II
Но прежде чем говорить о славянофилах и их учении, необходимо рассказать о центральной фигуре славянофилия, — Алексее Степановиче Хомякове, отсюда следует и облик его эпохи. Надо сказать, что это какой‑то небывалый дотоле период в истории русской мысли, эпоха в которой жили Чаадаев, Грановский, Герцен, Бакунин, Хомяков, Кирииевский, Аксаков, а позади них исчезнувшие традиции Московской Руси, искалеченной и измененной до неузнаваемости реформами Петра. Дороги к ней заказаны, культура её почти забыта, заслонена, стёрта.
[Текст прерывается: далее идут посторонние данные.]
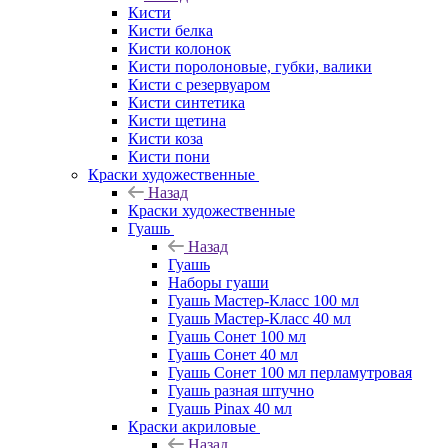
Кисти
Кисти белка
Кисти колонок
Кисти поролоновые, губки, валики
Кисти с резервуаром
Кисти синтетика
Кисти щетина
Кисти коза
Кисти пони
Краски художественные
Назад
Краски художественные
Гуашь
Назад
Гуашь
Наборы гуаши
Гуашь Мастер-Класс 100 мл
Гуашь Мастер-Класс 40 мл
Гуашь Сонет 100 мл
Гуашь Сонет 40 мл
Гуашь Сонет 100 мл перламутровая
Гуашь разная штучно
Гуашь Pinax 40 мл
Краски акриловые
Назад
Потом XVIII век, — самый странный и неожиданный период великого раскола русской культуры, расцвета западных идей, обычаев, моды, пышный век Екатерины, почти колонизирующий дикую русскую равнину, прививавшей ей дух законов Монтескье и западное свободомыслие Дидро.
Можно смело утверждать — если русская революция, в смысле изменения экономических и правовых отношений, произошла в 1917 году, — то ей предшествовала в области культуры и духовных устремлений, иная революция.
Это была революция первой половины XIX века, изменившая так прочно привитую Петровскую традицию, отучившая русских мыслителей от вечного созерцания западной жизни, которая открылась благодаря усилиям Петра и обернула их лицом к России.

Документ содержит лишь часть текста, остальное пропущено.